--On 02 November 2005 15:19 -0800, Jeffrey Williams wrote:

I have recently purchased a number HP DX5150 SFF desktops with idea
of using them as basic infrastructure servers (e.g. DNS, DHCP, and
firewall).  I prefer to use -stable versions of FreeBSD and OpenBSD.

A few general thoughts (no knowledge of the hardware, but worth a go):

- for OpenBSD, try -current snapshots (may fix bge). Ok it's not named "stable" but if it works and -stable doesn't, there's no loss...
- for FreeBSD, try 6.0RC1. ditto.
- if these options fail, is using a PCI nic an option? cards supported by sk(4) can be found reasonably cheaply and work well.

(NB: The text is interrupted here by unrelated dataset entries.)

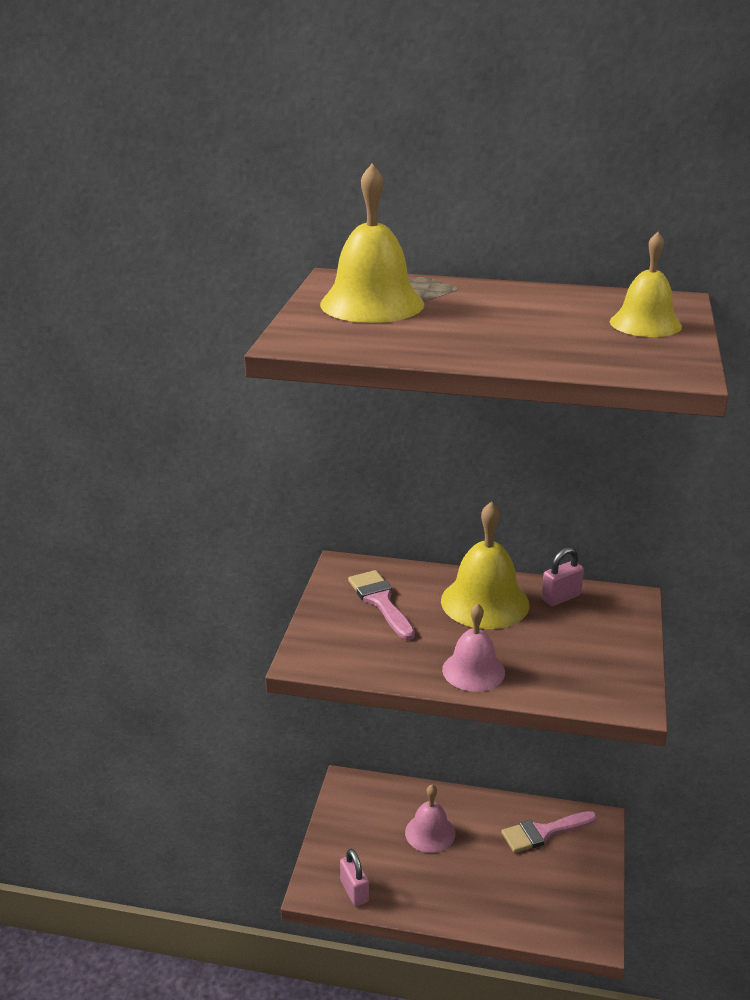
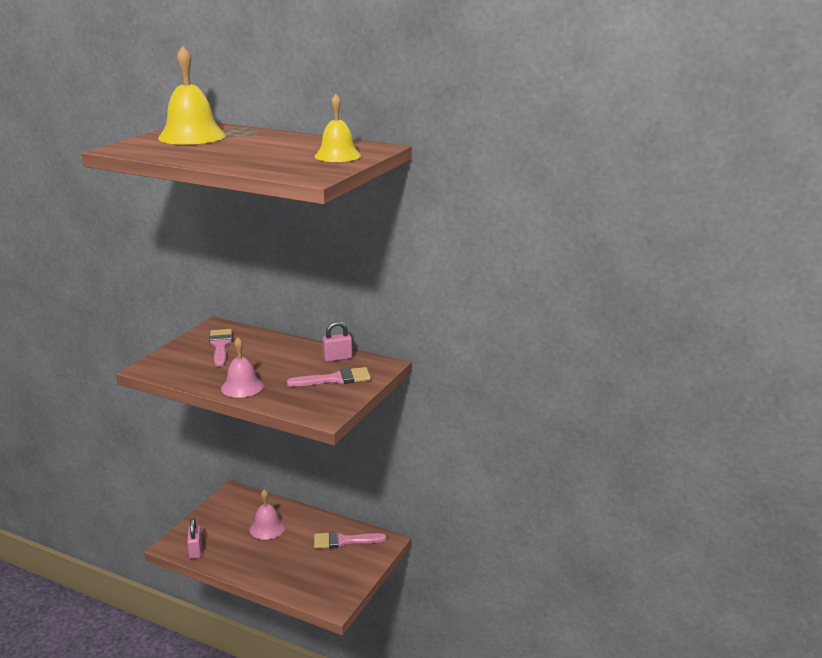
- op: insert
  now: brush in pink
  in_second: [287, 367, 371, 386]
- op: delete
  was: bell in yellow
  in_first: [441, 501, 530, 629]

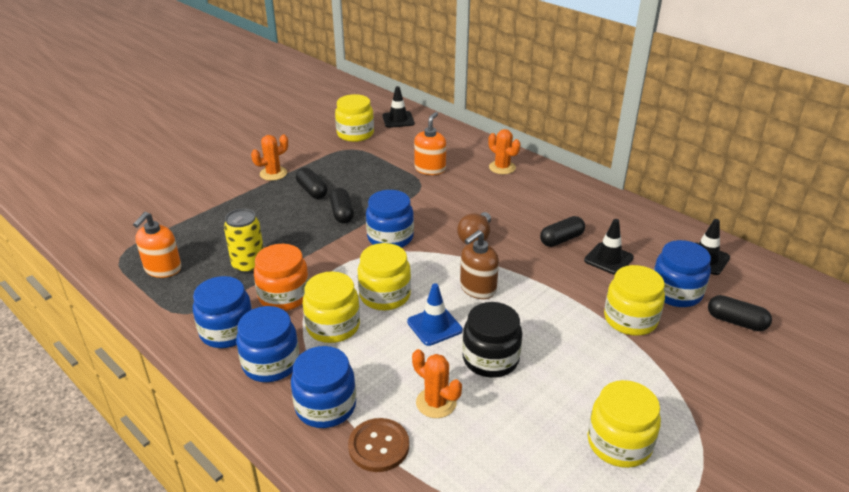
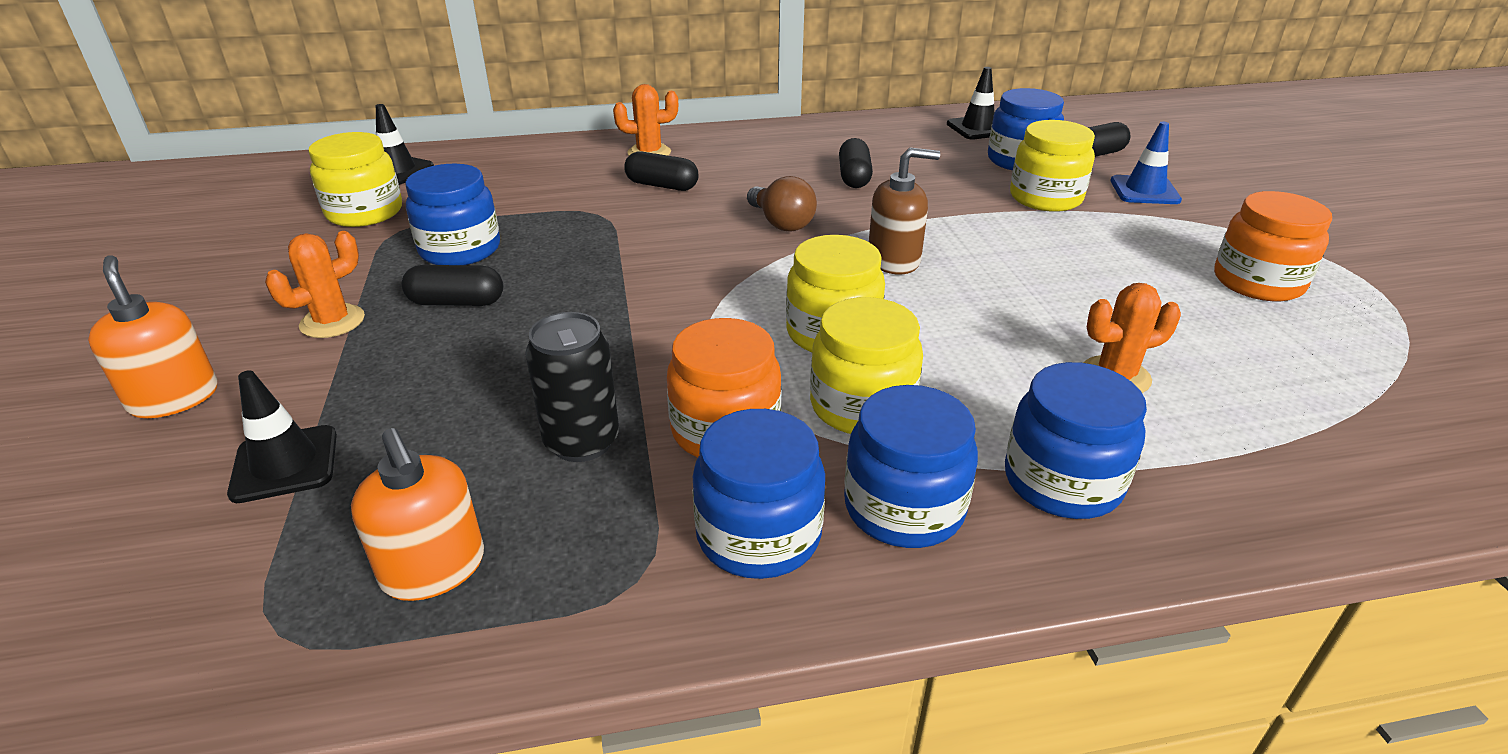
- op: move
  was: soap dispenser in orange
  in_first: [414, 112, 446, 175]
  in_second: [88, 256, 217, 418]
- op: move
  was: traffic cone in black
  in_first: [584, 219, 634, 275]
  in_second: [227, 370, 337, 503]
- op: rotate
  was: cactus in orange
  in_first: [251, 134, 288, 181]
  in_second: [265, 231, 365, 338]
  clockwise: 45
- op: move
  was: jar in blue
  in_first: [366, 190, 414, 248]
  in_second: [405, 164, 500, 265]
- op: recolor
  was: can in yellow
  now: can in black
  in_first: [224, 209, 264, 274]
  in_second: [525, 312, 619, 462]
- op: move
  was: capsule in black
  in_first: [330, 188, 354, 223]
  in_second: [624, 151, 699, 191]
- op: rotate
  was: soap dispenser in brown
  in_first: [460, 230, 499, 299]
  in_second: [869, 147, 940, 274]
  clockwise: -90
- op: move
  was: traffic cone in blue
  in_first: [407, 283, 463, 346]
  in_second: [1110, 122, 1182, 204]
- op: recolor
  was: jar in yellow
  now: jar in orange
  in_first: [588, 380, 661, 468]
  in_second: [1214, 191, 1332, 301]
- op: delete
  was: button in brown
  in_first: [348, 418, 409, 472]
- op: delete
  was: jar in black
  in_first: [462, 302, 522, 378]

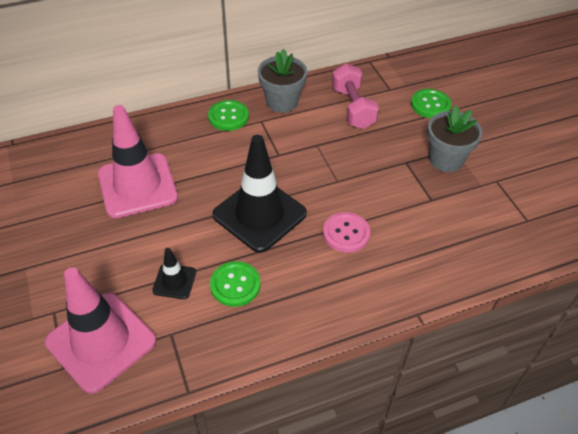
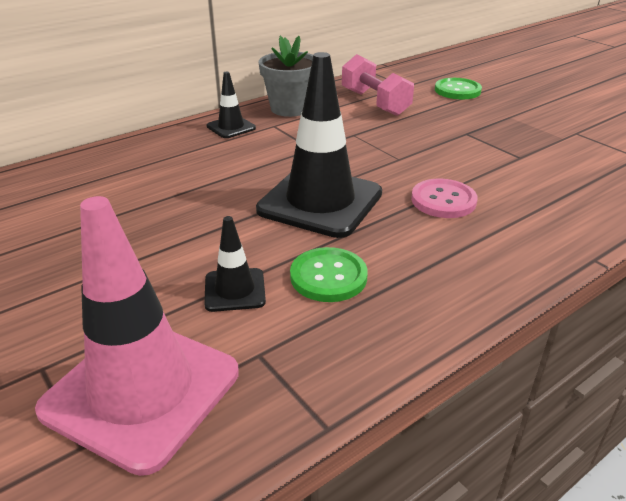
- op: replace
  was: button in green
  now: traffic cone in black
  in_first: [208, 100, 249, 131]
  in_second: [207, 72, 256, 138]
- op: delete
  was: traffic cone in pink
  in_first: [98, 105, 178, 218]
- op: delete
  was: flower pot in grey
  in_first: [427, 105, 482, 172]

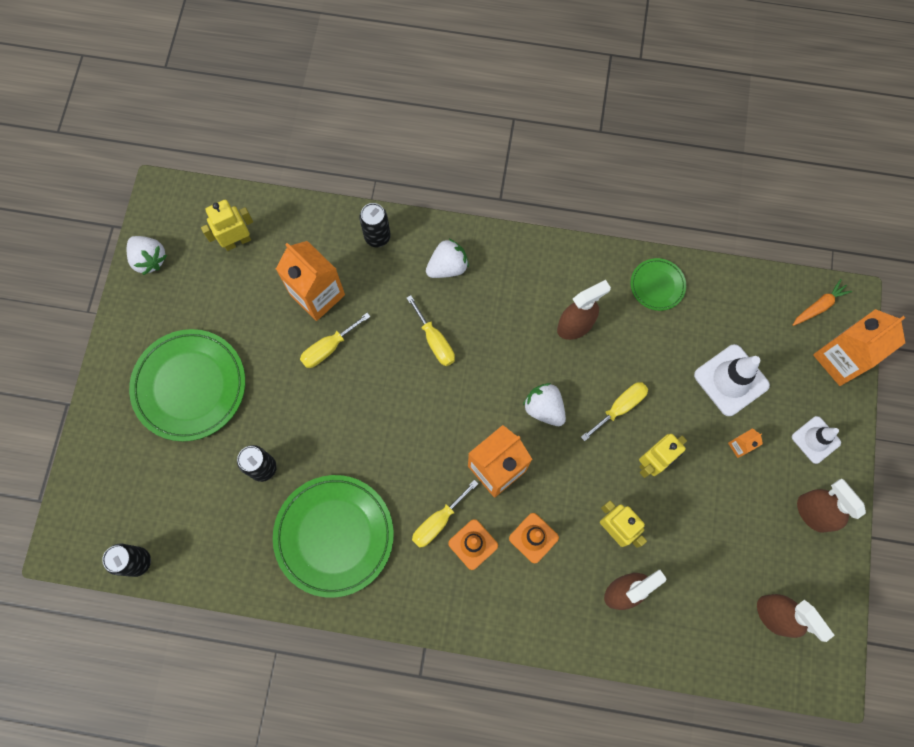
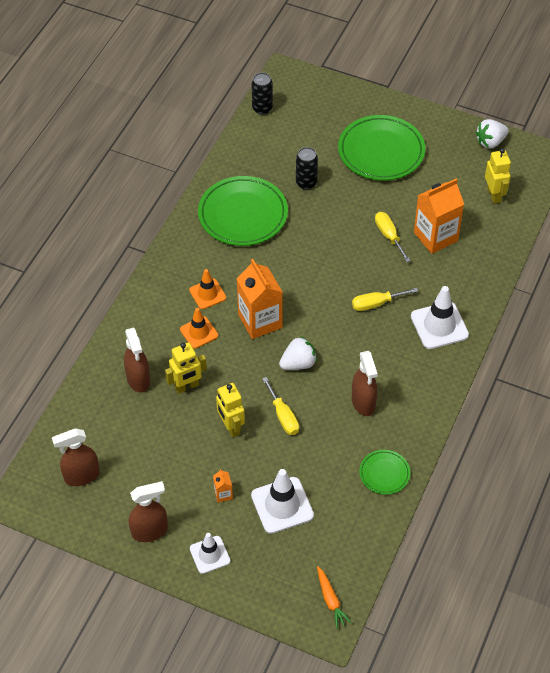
- op: replace
  was: strawberry in white
  now: traffic cone in white
  in_first: [426, 239, 469, 278]
  in_second: [411, 286, 469, 349]
- op: delete
  was: can in black
  in_first: [359, 203, 391, 248]
- op: delete
  was: screwdriver in yellow
  in_first: [412, 480, 478, 548]
- op: delete
  was: carton in orange
  in_first: [813, 309, 905, 386]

From what I read, vge(4) aren't bad either.

- does the machine have apm anyway?

obsd
also incorrectly detects drive geometry but gets closer to the actual
numbers fbsd, I did not try to manually correct, I am not as
familiar/comfortable with openbsd's disklabel, the drive did "seem"
more stable.

$ sudo disklabel -E sd0
# Inside MBR partition 3: type A6 start 63 size 1562353317

Treating sectors 63-1562353380 as the OpenBSD portion of the disk.
You can use the 'b' command to change this.

Initial label editor (enter '?' for help at any prompt)
?
Available commands:
[...]
       g [b|d|u] - use [b]ios, [d]isk or [u]ser geometry.

APIC settings did not seem to affect obsd boot or installs

$ grep apic /usr/src/sys/arch/i386/conf/GENERIC*
/usr/src/sys/arch/i386/conf/GENERIC.MP:ioapic*          at mainbus?

i.e. it's only used on the MP kernel.